NBA: Finals-Milwaukee Bucks at Phoenix Suns Mark J. Rebilas-USA TODAY Sports

It can be easy for family and friends to turn on each other in desperate and devastating situations. The Suns fandom is what we would like to think of as a giant relationship by the thousands. With bandwagoners and lifelong fans, we need to accept that these people made their decision in life and it is too late to go back. We are all in this together, but with a season on the brink of flatlining Tuesday night, it is currently bringing out the worst in us.

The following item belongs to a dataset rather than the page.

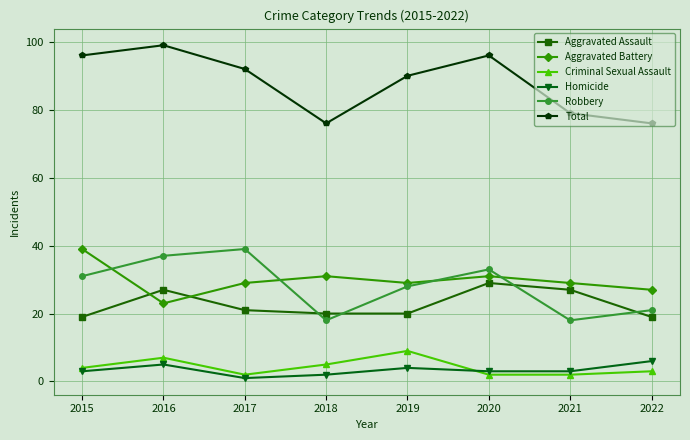

In Homicide, how many points are higher than both neighbors (excluding endpoints)?

2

During the Suns JAM Session post game podcasts, I will reflect on Chris Paul’s play during the last two games as not good enough. In no way does it mean that everything he has brought to this team is just now thrown out the door. It means that, like most players, we take each game one at a time. And in two games, to me, he has not been playing at a championship level.

Paul would probably tell you the same thing, but we like to jump down each other’s throats, while not really paying attention to the point, and only listening to your current agitating thoughts. One bad thing said on Twitter, and out the door with you too. This is what being a fan is. It is the pain coming out in text and words, just to throw something out there for a response.

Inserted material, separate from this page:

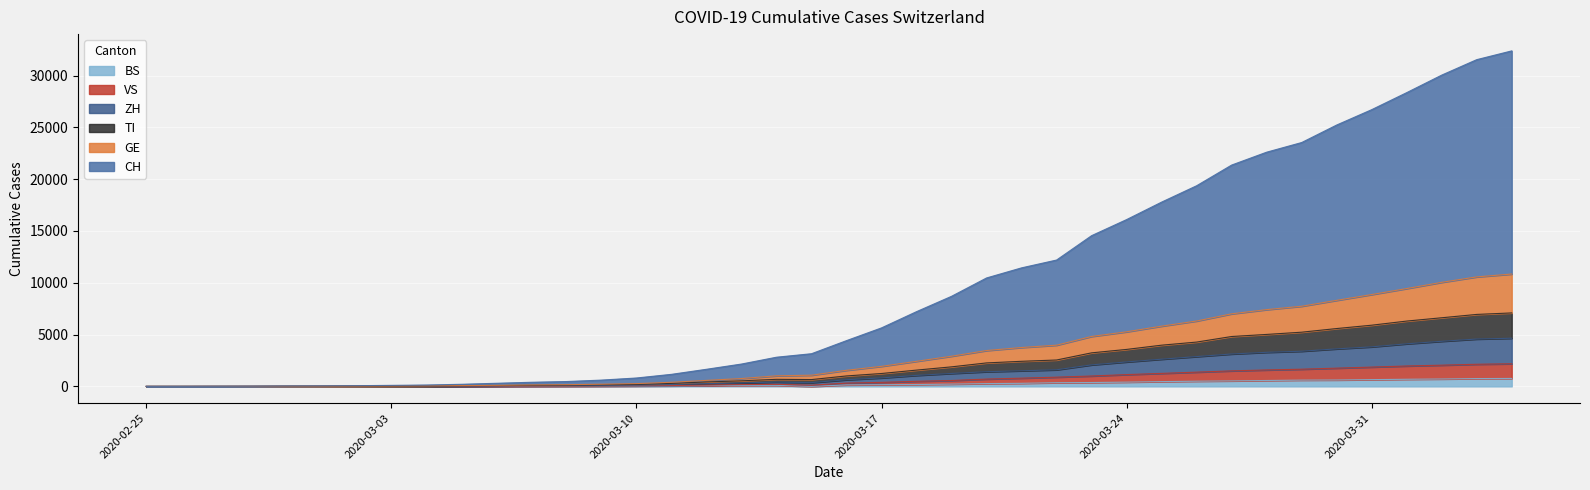

What is the value of the ZH point at the 31st from the left?

2876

There really isn’t a correct way to go about the current situation with the Suns having their backs against the walls, but to pick each other apart and put them on the streets does not seem right. I can bet that most of us really don’t truly mean what we say about each other, and just really want to win.

Here are some ways to overcome and slow down your poisoned adrenalin.

Stay off of Twitter

If you take a step back and ask yourself if twitter is helping in a positive way, especially during a game where the Suns are struggling to gain a lead in a must win game five, what would be the answer? Probably, no.

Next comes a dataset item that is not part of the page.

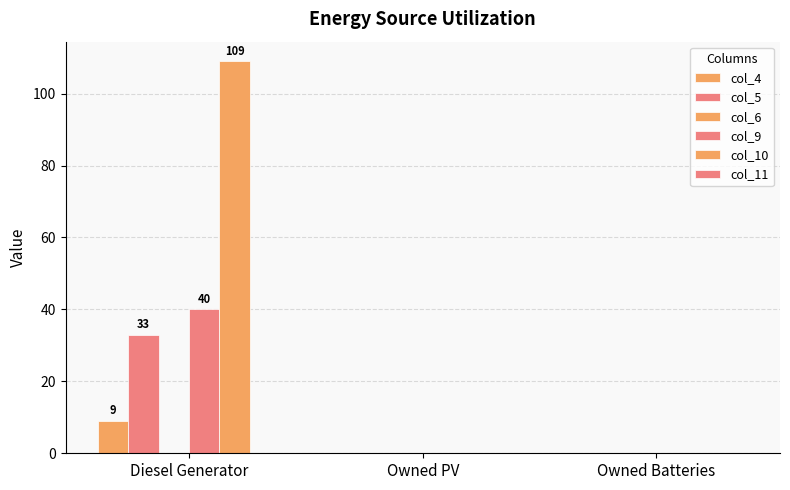

How many groups of bars are there?

3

Focus on what is in front of you, and how the game is being played. Your neighbor that lives hundreds of miles away tweeting, “the Suns suck!” is not going to help the little strength you do have left in not giving up on this team.

You, as a fan, can have your own opinion, your own analysis, and your own supporting system of sheep who are at your house to eat the free pizza and drink the free beer. Extending your attention anywhere past those walls, might get you into trouble.

But, if twitter is what you do, then just do it.

Sports hate is ok

Bill Simmons of The Ringer is always saying that sports hate is ok, and is separate from real life hate.

What you scream at your TV in intense and unbalanced situations during these playoff/ finals games should be ok. We all know you don’t truly mean it and it is ok to let it out. The players can not hear you, but be careful in what you do say, because there is a line. Also, Santa is still watching you.

For example: As a fan, I hate LeBron James during a playoff series. For me to say I hate him as a human being is kind of psychotic. Unless you truly know the man, it is unfair to judge.

Try a different way to watch the game

Al McCoy will guide me through game six. ESPN has been hard to watch and even listen to. To calm myself, I will begin game six by only listening. Then, maybe I will join the broadcast, but on mute.

I have heard from many die hard Suns fans that they might not even watch the game. Are they any less of a fan? No. They just can’t stand to take the pain if the Suns were to fall in game six.

I still believe the series will head back to the Phoenix for game seven, and if so, I will begin the game with Al McCoy again, in case he was my good luck charm.